We went down to Sussex [England], down by train and stayed there until they told us where to go. And in the meantime, I had got married. So if you were married, they wouldn’t allow you to go to the Continent [mainland Europe] in case you became pregnant. We knew that all the troops were banding together down in the right corner of England and my husband had gone down there. And we weren’t supposed to leave our hospital. But I went to say goodbye to my husband and anyway, I didn’t get caught because there was another girl called Margaret Beveridge and she was - they found her, that she was away and I hadn’t. So she was caught and I wasn’t.

I had many boys who were suffering from injury, many of them had [mental break]downs and we looked after them. They didn’t get any treatment for the boys who’d had mental breakdowns. They had noone or nothing to look after them. We did treat the other boys, we looked after them but I was really worried about the boys who had had mental breakdowns and the doctor said that some of them would get better and the rest of them would spend parts of their lives where they’d be in or out. My husband was one of those who, he was through terrible battles and he was one of the ones who suffered afterwards and he died at an early age.

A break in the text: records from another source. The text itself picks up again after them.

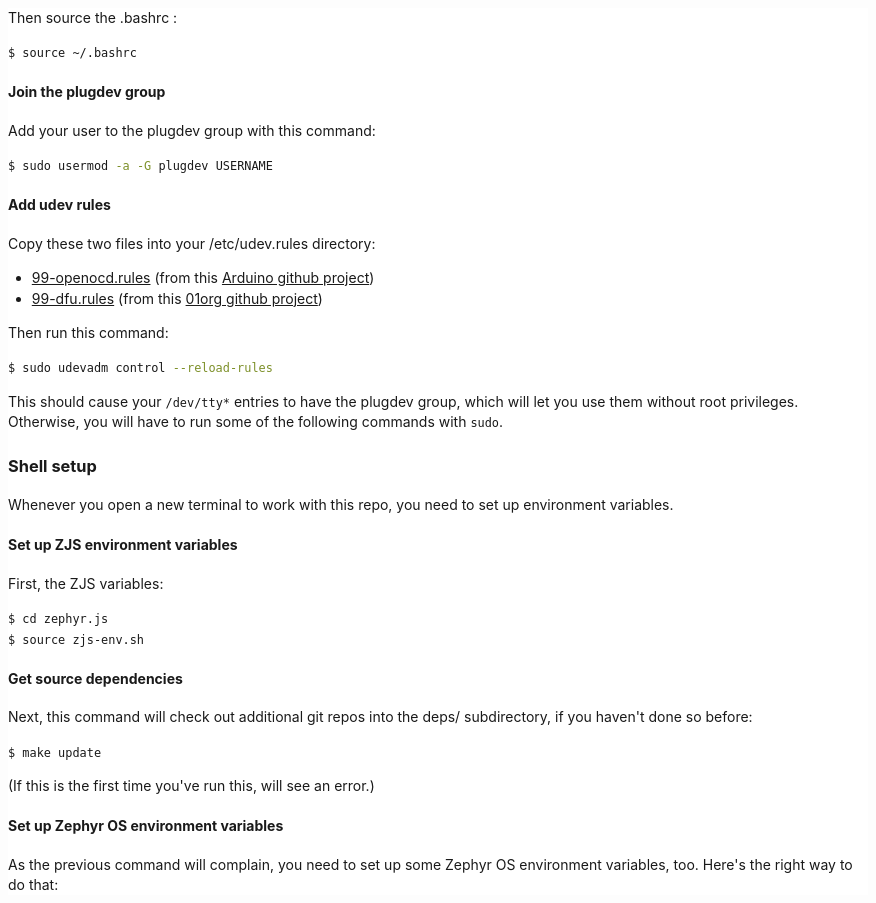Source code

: Then source the .bashrc :
```bash
$ source ~/.bashrc
```

#### Join the plugdev group
Add your user to the plugdev group with this command:

```bash
$ sudo usermod -a -G plugdev USERNAME
```

#### Add udev rules
Copy these two files into your /etc/udev.rules directory:

* [99-openocd.rules](https://raw.githubusercontent.com/arduino/OpenOCD/master/contrib/99-openocd.rules) (from this [Arduino github project](https://github.com/arduino/OpenOCD/blob/master/contrib/99-openocd.rules))
* [99-dfu.rules](https://raw.githubusercontent.com/01org/CODK-A-ARC/master/bin/99-dfu.rules) (from this [01org github project](https://github.com/01org/CODK-A-ARC/blob/master/bin/99-dfu.rules))

Then run this command:

```bash
$ sudo udevadm control --reload-rules
```

This should cause your `/dev/tty*` entries to have the plugdev group, which will
let you use them without root privileges. Otherwise, you will have to run some
of the following commands with `sudo`.

### Shell setup
Whenever you open a new terminal to work with this repo, you need to set up
environment variables.

#### Set up ZJS environment variables
First, the ZJS variables:

```bash
$ cd zephyr.js
$ source zjs-env.sh
```

#### Get source dependencies
Next, this command will check out additional git repos into the deps/
subdirectory, if you haven't done so before:

```bash
$ make update
```

(If this is the first time you've run this, will see an error.)

#### Set up Zephyr OS environment variables
As the previous command will complain, you need to set up some Zephyr OS
environment variables, too. Here's the right way to do that:
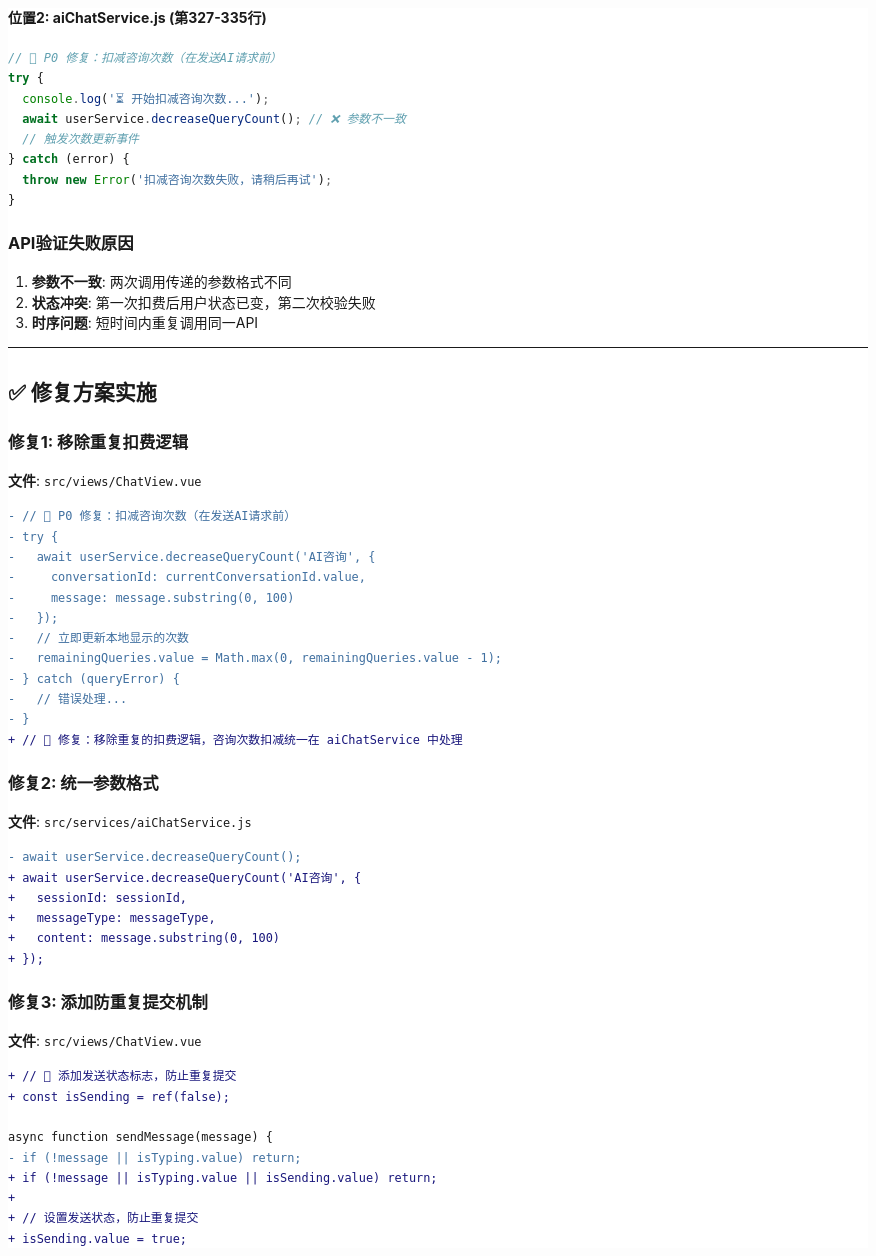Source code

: #### **位置2: aiChatService.js (第327-335行)**
```javascript
// 🔧 P0 修复：扣减咨询次数（在发送AI请求前）
try {
  console.log('⏳ 开始扣减咨询次数...');
  await userService.decreaseQueryCount(); // ❌ 参数不一致
  // 触发次数更新事件
} catch (error) {
  throw new Error('扣减咨询次数失败，请稍后再试');
}
```

### **API验证失败原因**
1. **参数不一致**: 两次调用传递的参数格式不同
2. **状态冲突**: 第一次扣费后用户状态已变，第二次校验失败
3. **时序问题**: 短时间内重复调用同一API

---

## ✅ **修复方案实施**

### **修复1: 移除重复扣费逻辑**
**文件**: `src/views/ChatView.vue`
```diff
- // 🔧 P0 修复：扣减咨询次数（在发送AI请求前）
- try {
-   await userService.decreaseQueryCount('AI咨询', { 
-     conversationId: currentConversationId.value,
-     message: message.substring(0, 100)
-   });
-   // 立即更新本地显示的次数
-   remainingQueries.value = Math.max(0, remainingQueries.value - 1);
- } catch (queryError) {
-   // 错误处理...
- }
+ // 🔧 修复：移除重复的扣费逻辑，咨询次数扣减统一在 aiChatService 中处理
```

### **修复2: 统一参数格式**
**文件**: `src/services/aiChatService.js`
```diff
- await userService.decreaseQueryCount();
+ await userService.decreaseQueryCount('AI咨询', { 
+   sessionId: sessionId,
+   messageType: messageType,
+   content: message.substring(0, 100)
+ });
```

### **修复3: 添加防重复提交机制**
**文件**: `src/views/ChatView.vue`
```diff
+ // 🔧 添加发送状态标志，防止重复提交
+ const isSending = ref(false);

async function sendMessage(message) {
- if (!message || isTyping.value) return;
+ if (!message || isTyping.value || isSending.value) return;
+ 
+ // 设置发送状态，防止重复提交
+ isSending.value = true;
```
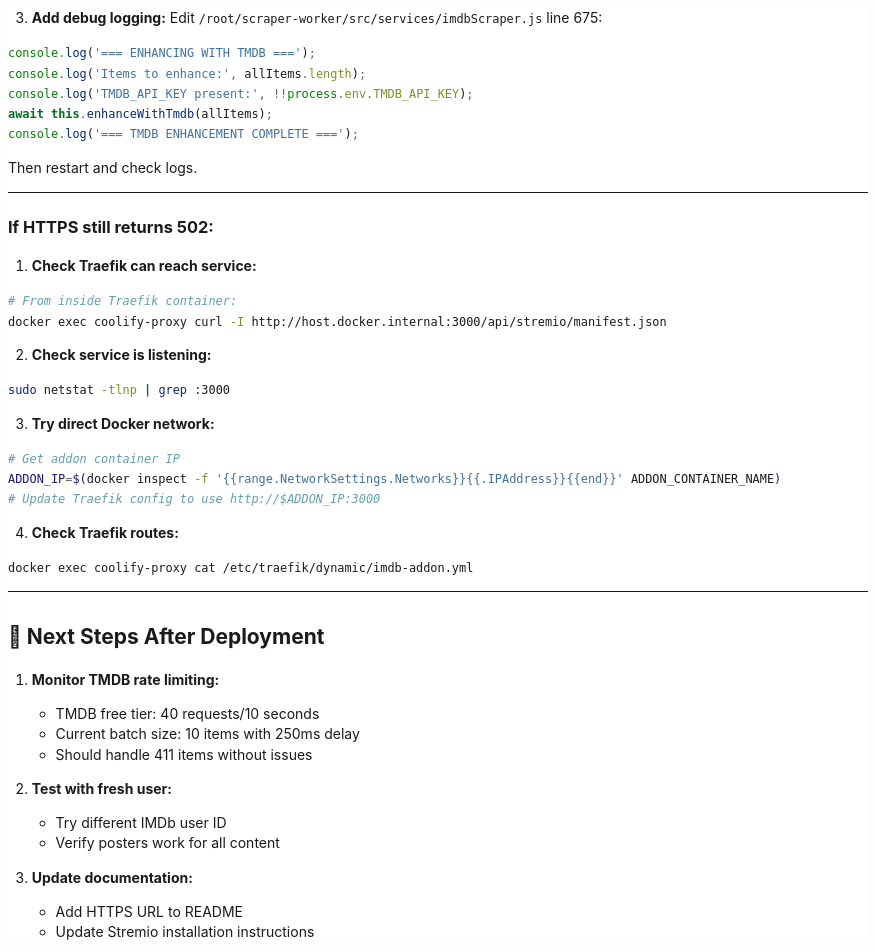 3. **Add debug logging:**
Edit `/root/scraper-worker/src/services/imdbScraper.js` line 675:
```javascript
console.log('=== ENHANCING WITH TMDB ===');
console.log('Items to enhance:', allItems.length);
console.log('TMDB_API_KEY present:', !!process.env.TMDB_API_KEY);
await this.enhanceWithTmdb(allItems);
console.log('=== TMDB ENHANCEMENT COMPLETE ===');
```

Then restart and check logs.

---

### **If HTTPS still returns 502:**

1. **Check Traefik can reach service:**
```bash
# From inside Traefik container:
docker exec coolify-proxy curl -I http://host.docker.internal:3000/api/stremio/manifest.json
```

2. **Check service is listening:**
```bash
sudo netstat -tlnp | grep :3000
```

3. **Try direct Docker network:**
```bash
# Get addon container IP
ADDON_IP=$(docker inspect -f '{{range.NetworkSettings.Networks}}{{.IPAddress}}{{end}}' ADDON_CONTAINER_NAME)
# Update Traefik config to use http://$ADDON_IP:3000
```

4. **Check Traefik routes:**
```bash
docker exec coolify-proxy cat /etc/traefik/dynamic/imdb-addon.yml
```

---

## 📝 Next Steps After Deployment

1. **Monitor TMDB rate limiting:**
   - TMDB free tier: 40 requests/10 seconds
   - Current batch size: 10 items with 250ms delay
   - Should handle 411 items without issues

2. **Test with fresh user:**
   - Try different IMDb user ID
   - Verify posters work for all content

3. **Update documentation:**
   - Add HTTPS URL to README
   - Update Stremio installation instructions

But many of them went home in bags; parts of their bodies had been blown off and they couldn’t be sent back whole, you know, they weren’t whole, they went back in bags. And it was a very sad time because we knew the morning that they left, we heard all the planes overhead and we were close to the coast and we could hear all the battle and it was bad for the boys and bad for them getting out of the water and many of us were saying, their husbands had gone, my husband was one of the ones who’d gone over at the invasion [of Normandy].

We enjoyed the army until the invasion. And then we were, people were feeling very unhappy because they didn’t know what was happening to their relatives.